START EXTRACTED TEXT

A new ruling from the Ninth Circuit Court of Appeal, which covers California, focuses on when small employers may have to comply with the WARN Act—which requires advance notice to employees of plant closings or mass layoffs. We’ll take a look at what happened.

Big Layoff

Darby Lumber Inc. (DLI) operated a lumber mill and manufactured, marketed, and sold finished lumber. DLI acquired 100 percent of the shares of Bob Russell Construction Corp. (BRC), which operated a construction company and managed DLI’s lumber yard. Also, BRC’s owner, Robert Russell, held 49 percent of DLI’s stock and 51 percent of DLI Employees’ Stock Ownership Plan stock.

On September 24, 1998, DLI told DLI employees there would be a major layoff because of financial difficulties. The next day, DLI shut down its mill, and all 88 mill employees were laid off over the next few weeks. All 18 BRC employees were laid off within several months.

END EXTRACTED TEXT
START SUPPLIED DATA

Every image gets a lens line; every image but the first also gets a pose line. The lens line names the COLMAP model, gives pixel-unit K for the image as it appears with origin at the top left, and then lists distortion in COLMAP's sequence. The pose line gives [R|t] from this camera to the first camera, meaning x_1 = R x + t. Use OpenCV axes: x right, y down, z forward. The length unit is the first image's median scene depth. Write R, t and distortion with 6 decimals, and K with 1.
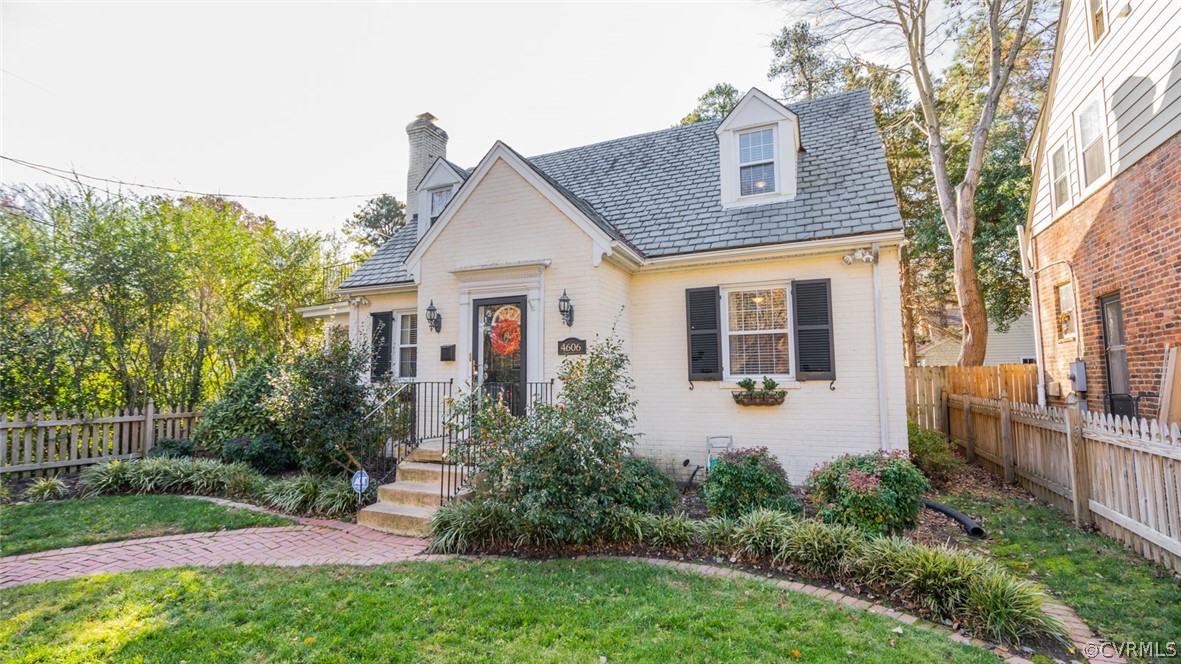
lens RADIAL K [[528.9, 0, 590.5], [0, 528.9, 332.0], [0, 0, 1]] dist [-0.002483, -0.000751]
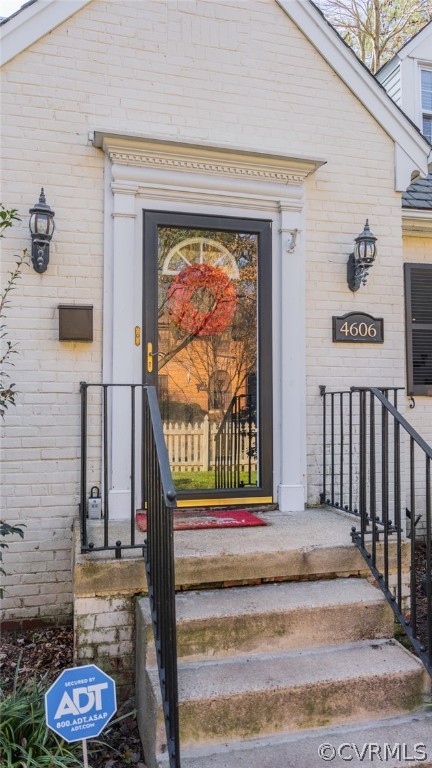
lens RADIAL K [[562.4, 0, 216.0], [0, 562.4, 384.0], [0, 0, 1]] dist [0.008544, 0.002433]
pose [[0.780104, 0.027617, 0.625040, -0.488722], [-0.056283, 0.998072, 0.026148, 0.074462], [-0.623113, -0.055577, 0.780155, 0.597996]]
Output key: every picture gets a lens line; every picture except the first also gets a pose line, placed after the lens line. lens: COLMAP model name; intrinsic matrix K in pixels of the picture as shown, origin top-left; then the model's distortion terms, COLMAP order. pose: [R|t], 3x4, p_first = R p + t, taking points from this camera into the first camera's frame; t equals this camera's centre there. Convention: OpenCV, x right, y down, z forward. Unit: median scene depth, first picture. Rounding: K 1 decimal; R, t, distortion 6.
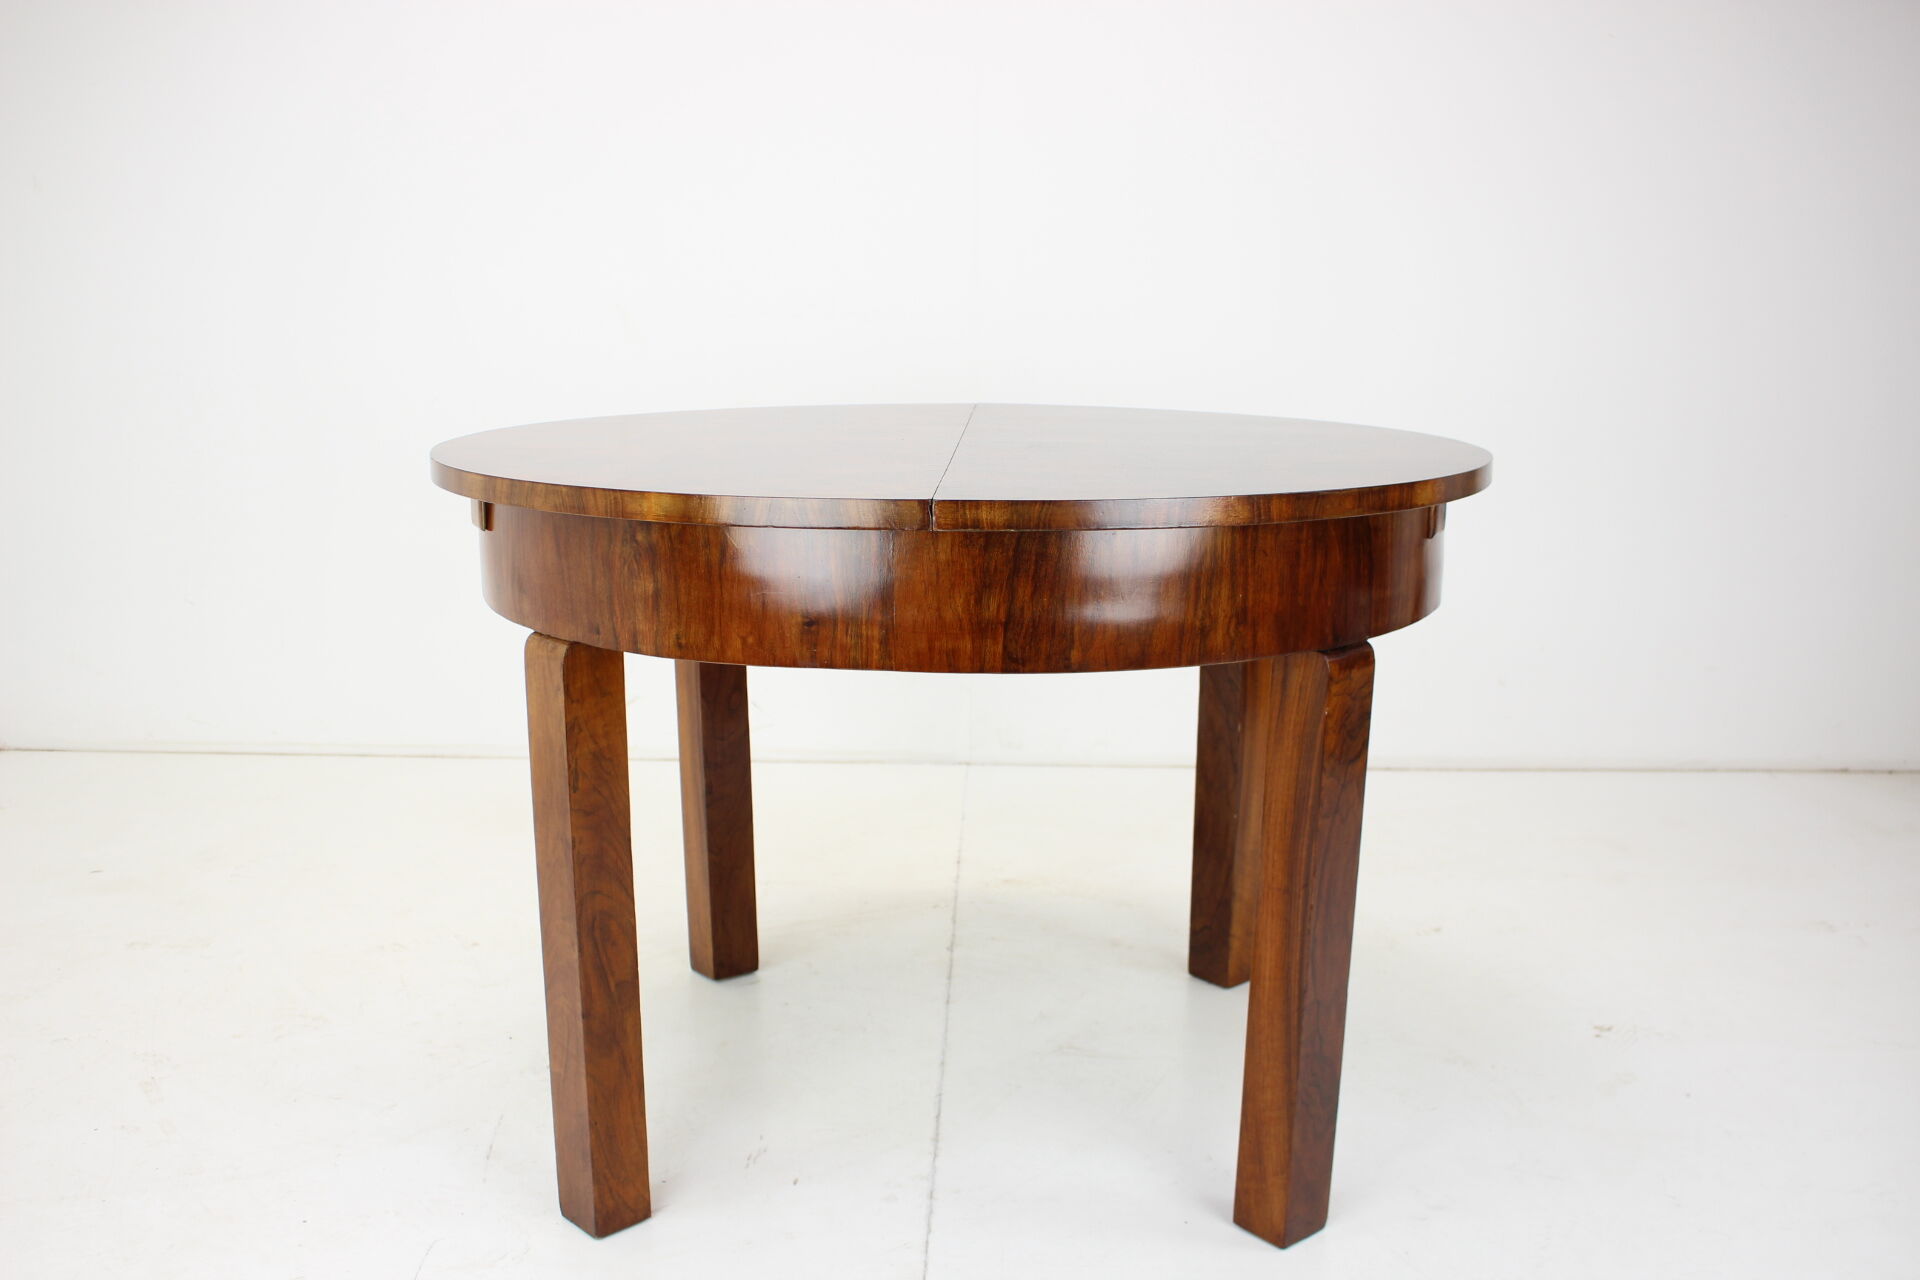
lens RADIAL K [[1770.9, 0, 960.0], [0, 1770.9, 640.0], [0, 0, 1]] dist [-0.153818, 0.135607]
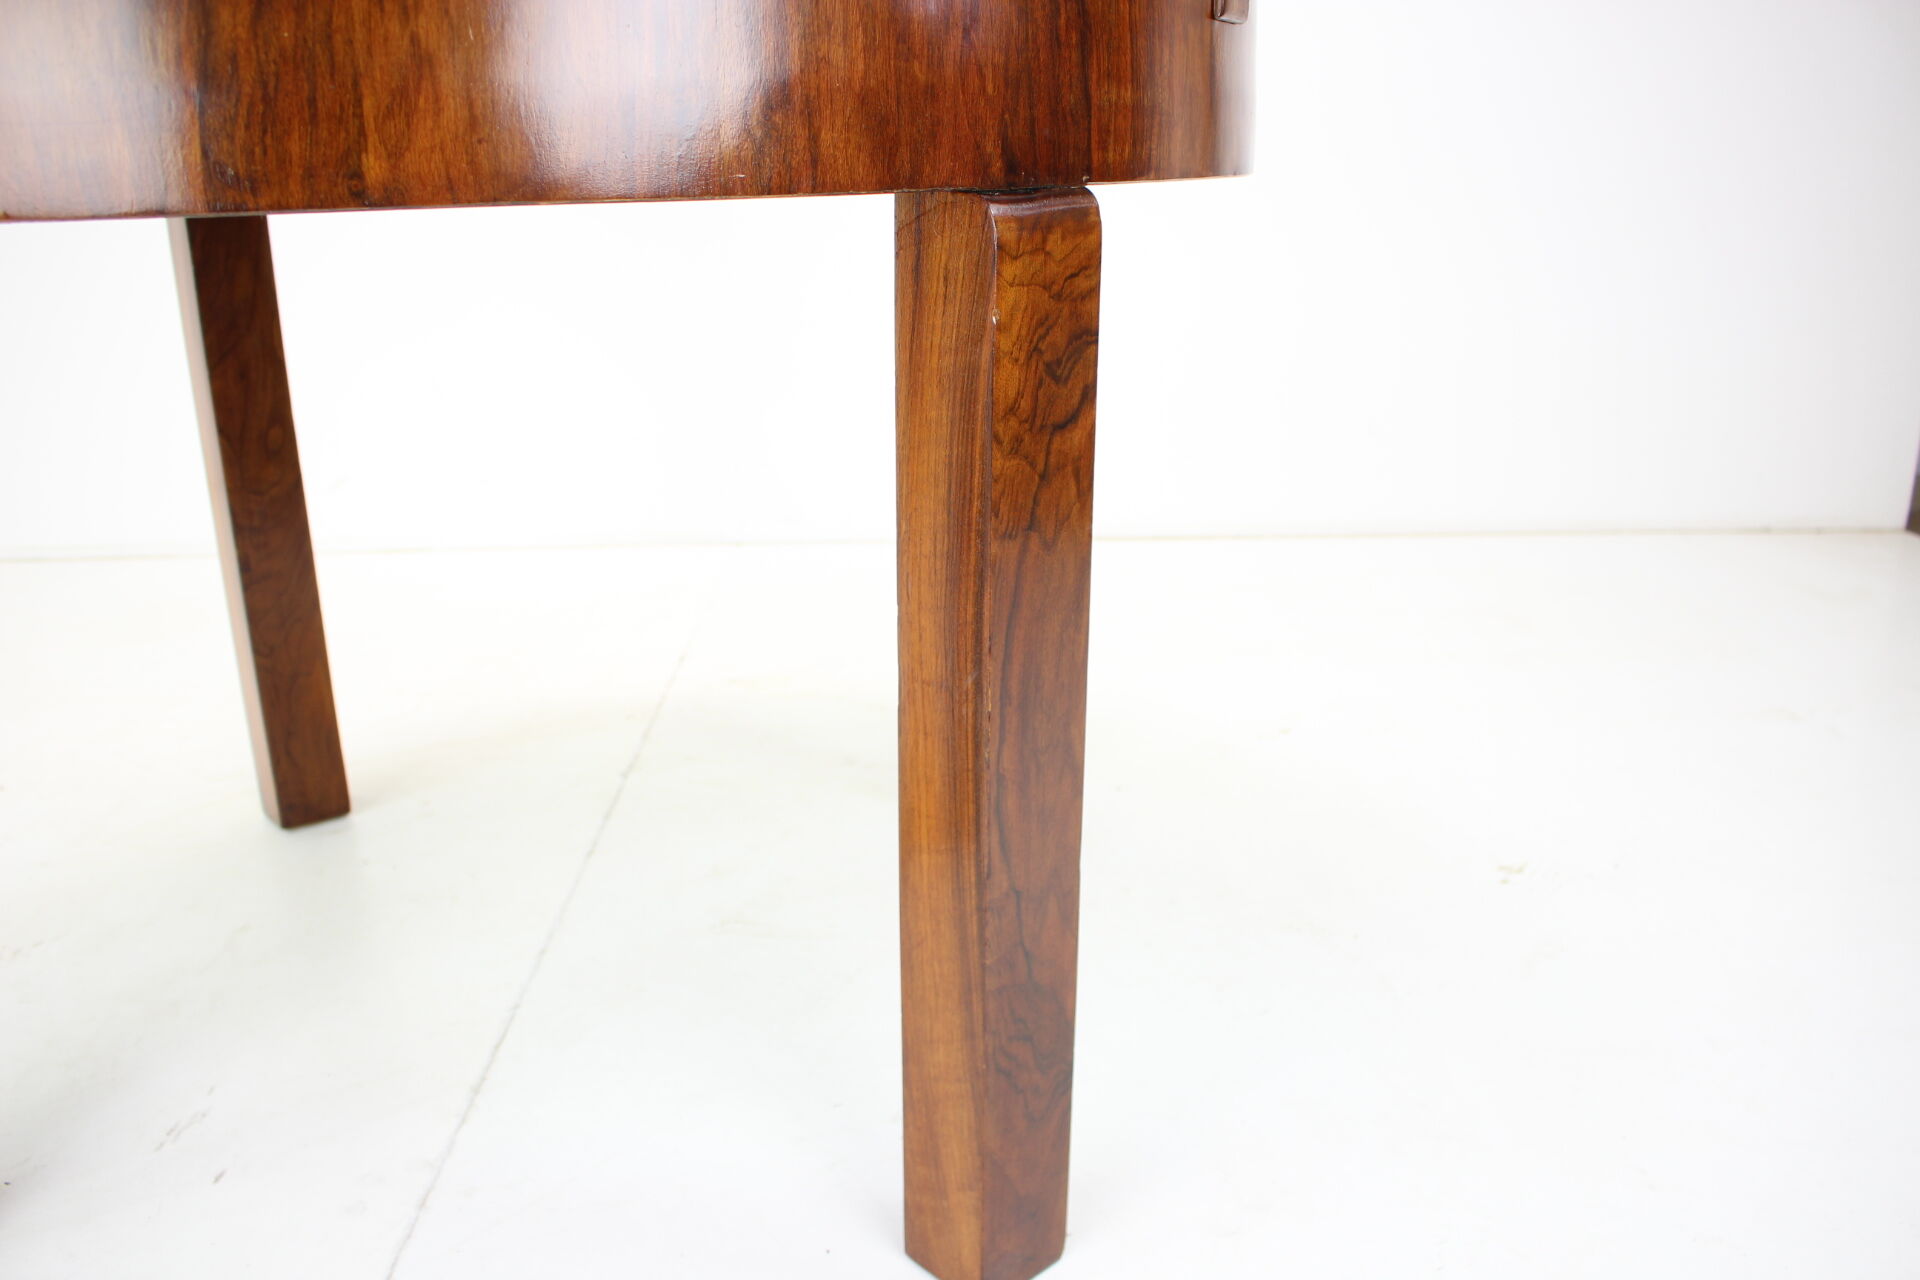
lens RADIAL K [[1626.6, 0, 960.0], [0, 1626.6, 640.0], [0, 0, 1]] dist [-0.166134, 0.136989]
pose [[0.998490, -0.029970, 0.046039, 0.170279], [0.024715, 0.993540, 0.110759, 0.077122], [-0.049062, -0.109454, 0.992780, 0.530423]]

END SUPPLIED DATA

● **QUESTIONS**:
a - Quote the part of the WARN Act ruling text that opens with the words containing "Darby Lumber Inc." and closes with "Ownership Plan stock.".
b - In the WARN Act ruling text, what share of DLI's stock did Robert Russell hold?
c - Proceed with the account of the WARN Act ruling from the point where it stops.
These rows were gathered from a separate source.

● **ANSWERS GIVEN**:
a -
Darby Lumber Inc. (DLI) operated a lumber mill and manufactured, marketed, and sold finished lumber. DLI acquired 100 percent of the shares of Bob Russell Construction Corp. (BRC), which operated a construction company and managed DLI’s lumber yard. Also, BRC’s owner, Robert Russell, held 49 percent of DLI’s stock and 51 percent of DLI Employees’ Stock Ownership Plan stock.

b - 49 percent

c -
WARN Lawsuit Filed

The former DLI employees sued, charging the companies didn’t provide 60 days’ advance notice of the layoff as the Worker Adjustment and Retraining Notification (WARN) Act requires. DLI and BRC, both located in Montana, countered the law only applies to companies with at least 100 full-time employees, which neither had. The companies also argued that even if WARN did apply, they would be exempt from giving notice because the layoffs were caused by unforeseen business circumstances.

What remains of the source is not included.